ASSIGNMENT: Throughout the records below, find each line holding "labels" and copy it.

+--

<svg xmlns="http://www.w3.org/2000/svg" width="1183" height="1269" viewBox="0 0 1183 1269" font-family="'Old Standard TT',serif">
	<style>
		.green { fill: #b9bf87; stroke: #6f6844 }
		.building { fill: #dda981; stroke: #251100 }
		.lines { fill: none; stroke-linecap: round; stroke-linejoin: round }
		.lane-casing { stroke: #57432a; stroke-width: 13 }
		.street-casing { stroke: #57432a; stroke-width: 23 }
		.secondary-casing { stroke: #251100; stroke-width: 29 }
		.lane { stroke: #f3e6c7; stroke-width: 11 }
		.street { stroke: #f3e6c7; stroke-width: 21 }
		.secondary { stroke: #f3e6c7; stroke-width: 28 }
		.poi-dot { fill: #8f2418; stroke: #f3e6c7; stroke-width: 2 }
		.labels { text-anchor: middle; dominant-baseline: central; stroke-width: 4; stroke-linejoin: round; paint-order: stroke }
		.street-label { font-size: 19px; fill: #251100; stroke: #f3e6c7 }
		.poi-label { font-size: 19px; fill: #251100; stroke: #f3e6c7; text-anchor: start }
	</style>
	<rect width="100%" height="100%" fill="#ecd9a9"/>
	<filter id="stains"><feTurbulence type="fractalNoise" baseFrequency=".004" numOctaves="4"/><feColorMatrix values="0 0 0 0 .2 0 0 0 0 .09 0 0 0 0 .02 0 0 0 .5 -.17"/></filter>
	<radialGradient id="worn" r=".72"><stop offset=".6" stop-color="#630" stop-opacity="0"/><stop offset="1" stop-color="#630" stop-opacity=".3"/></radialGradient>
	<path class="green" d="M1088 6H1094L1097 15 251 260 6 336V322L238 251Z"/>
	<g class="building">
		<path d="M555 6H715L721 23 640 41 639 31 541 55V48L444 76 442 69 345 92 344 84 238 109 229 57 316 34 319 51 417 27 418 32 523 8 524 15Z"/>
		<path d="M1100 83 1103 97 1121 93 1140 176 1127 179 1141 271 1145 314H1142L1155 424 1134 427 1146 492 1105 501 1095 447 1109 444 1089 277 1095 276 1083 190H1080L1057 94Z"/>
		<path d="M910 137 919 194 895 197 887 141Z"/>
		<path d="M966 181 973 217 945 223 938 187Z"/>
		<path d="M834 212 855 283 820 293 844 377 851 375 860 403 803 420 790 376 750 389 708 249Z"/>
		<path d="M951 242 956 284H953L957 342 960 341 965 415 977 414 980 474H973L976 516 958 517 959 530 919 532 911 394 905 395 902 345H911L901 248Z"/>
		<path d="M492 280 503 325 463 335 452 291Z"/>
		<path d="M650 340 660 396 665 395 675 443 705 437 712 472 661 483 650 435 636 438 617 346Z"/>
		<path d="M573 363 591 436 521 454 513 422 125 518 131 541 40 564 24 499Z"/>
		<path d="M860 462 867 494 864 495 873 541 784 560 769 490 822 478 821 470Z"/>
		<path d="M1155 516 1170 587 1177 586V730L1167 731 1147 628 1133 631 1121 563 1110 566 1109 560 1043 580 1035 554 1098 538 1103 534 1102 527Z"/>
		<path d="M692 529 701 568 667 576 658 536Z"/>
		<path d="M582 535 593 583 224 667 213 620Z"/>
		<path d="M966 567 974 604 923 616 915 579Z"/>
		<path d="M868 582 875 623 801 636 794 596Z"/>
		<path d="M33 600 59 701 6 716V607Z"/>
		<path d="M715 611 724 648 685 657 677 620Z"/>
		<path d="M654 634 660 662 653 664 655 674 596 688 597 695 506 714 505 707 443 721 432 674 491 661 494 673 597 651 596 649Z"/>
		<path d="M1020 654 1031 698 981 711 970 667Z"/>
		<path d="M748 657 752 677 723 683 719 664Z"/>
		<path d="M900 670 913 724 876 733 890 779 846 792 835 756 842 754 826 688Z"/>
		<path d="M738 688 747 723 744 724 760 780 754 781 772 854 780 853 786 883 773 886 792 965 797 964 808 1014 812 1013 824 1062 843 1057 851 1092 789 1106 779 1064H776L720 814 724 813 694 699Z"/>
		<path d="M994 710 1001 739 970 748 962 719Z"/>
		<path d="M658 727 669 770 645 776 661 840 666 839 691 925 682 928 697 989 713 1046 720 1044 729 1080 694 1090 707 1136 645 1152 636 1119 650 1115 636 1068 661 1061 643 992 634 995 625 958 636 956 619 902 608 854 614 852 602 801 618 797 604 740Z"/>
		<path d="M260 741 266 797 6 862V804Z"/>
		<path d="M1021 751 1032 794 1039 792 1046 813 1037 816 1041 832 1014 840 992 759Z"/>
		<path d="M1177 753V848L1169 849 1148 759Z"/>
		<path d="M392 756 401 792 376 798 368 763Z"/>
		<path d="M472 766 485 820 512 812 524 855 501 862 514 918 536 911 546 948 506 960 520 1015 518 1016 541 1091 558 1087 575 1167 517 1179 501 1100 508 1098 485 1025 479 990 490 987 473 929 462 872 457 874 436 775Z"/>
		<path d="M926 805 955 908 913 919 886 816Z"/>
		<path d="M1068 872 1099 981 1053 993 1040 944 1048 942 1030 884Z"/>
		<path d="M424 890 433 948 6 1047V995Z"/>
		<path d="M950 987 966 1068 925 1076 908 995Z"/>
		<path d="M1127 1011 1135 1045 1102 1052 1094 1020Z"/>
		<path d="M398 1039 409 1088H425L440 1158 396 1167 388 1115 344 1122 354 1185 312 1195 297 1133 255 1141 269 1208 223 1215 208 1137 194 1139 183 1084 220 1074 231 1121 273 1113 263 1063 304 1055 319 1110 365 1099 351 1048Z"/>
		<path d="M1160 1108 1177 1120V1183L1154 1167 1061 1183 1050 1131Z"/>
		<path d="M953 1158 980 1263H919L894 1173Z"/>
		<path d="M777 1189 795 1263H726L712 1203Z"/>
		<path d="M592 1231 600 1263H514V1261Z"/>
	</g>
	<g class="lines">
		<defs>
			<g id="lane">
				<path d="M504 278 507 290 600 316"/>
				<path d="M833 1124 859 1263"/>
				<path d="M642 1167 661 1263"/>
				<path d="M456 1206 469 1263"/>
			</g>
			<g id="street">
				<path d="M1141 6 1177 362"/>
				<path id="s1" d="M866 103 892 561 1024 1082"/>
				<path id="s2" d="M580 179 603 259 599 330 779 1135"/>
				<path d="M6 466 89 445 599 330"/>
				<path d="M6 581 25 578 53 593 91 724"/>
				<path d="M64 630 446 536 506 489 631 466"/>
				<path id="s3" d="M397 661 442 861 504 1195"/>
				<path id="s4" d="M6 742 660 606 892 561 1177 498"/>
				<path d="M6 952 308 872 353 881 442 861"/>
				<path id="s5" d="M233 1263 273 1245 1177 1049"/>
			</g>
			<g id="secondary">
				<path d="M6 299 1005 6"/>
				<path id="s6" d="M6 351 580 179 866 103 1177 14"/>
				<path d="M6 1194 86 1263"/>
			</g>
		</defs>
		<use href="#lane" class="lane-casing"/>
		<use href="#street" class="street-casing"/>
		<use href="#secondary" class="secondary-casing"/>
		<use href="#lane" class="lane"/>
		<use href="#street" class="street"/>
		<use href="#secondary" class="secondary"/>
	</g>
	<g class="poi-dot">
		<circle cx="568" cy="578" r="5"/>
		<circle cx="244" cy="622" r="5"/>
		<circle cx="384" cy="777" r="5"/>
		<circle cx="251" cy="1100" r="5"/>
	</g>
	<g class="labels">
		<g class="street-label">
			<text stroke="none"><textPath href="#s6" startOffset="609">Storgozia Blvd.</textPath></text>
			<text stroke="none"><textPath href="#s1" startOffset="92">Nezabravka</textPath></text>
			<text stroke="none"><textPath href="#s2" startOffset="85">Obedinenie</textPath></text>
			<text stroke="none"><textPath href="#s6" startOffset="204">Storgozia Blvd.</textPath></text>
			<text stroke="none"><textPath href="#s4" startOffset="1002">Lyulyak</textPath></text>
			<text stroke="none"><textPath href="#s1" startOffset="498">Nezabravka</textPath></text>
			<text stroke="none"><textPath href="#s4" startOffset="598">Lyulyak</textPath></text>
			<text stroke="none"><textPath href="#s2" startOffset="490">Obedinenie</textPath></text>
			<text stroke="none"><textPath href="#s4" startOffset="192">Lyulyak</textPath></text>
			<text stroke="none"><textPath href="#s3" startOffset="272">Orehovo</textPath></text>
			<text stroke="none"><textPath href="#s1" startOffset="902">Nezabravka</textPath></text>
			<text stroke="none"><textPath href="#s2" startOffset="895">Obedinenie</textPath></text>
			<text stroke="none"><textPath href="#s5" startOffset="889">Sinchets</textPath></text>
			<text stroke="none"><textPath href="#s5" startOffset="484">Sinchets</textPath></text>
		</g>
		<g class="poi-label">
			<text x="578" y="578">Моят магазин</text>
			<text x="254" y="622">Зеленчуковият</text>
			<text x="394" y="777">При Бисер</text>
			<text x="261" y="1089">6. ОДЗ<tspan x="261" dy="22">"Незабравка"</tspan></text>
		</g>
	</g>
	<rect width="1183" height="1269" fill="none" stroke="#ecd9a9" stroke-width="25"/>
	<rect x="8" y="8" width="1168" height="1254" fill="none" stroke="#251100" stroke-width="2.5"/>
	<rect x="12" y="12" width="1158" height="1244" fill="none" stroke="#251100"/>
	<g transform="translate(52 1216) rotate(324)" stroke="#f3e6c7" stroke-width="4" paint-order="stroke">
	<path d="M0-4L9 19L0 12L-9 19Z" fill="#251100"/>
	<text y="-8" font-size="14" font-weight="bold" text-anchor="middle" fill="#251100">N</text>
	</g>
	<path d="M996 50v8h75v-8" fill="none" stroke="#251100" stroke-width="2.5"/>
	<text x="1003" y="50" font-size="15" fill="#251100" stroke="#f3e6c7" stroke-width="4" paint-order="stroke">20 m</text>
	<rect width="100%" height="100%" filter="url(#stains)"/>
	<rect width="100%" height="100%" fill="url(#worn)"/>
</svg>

+--

ANSWER FOR THE TASK:
		.labels { text-anchor: middle; dominant-baseline: central; stroke-width: 4; stroke-linejoin: round; paint-order: stroke }
	<g class="labels">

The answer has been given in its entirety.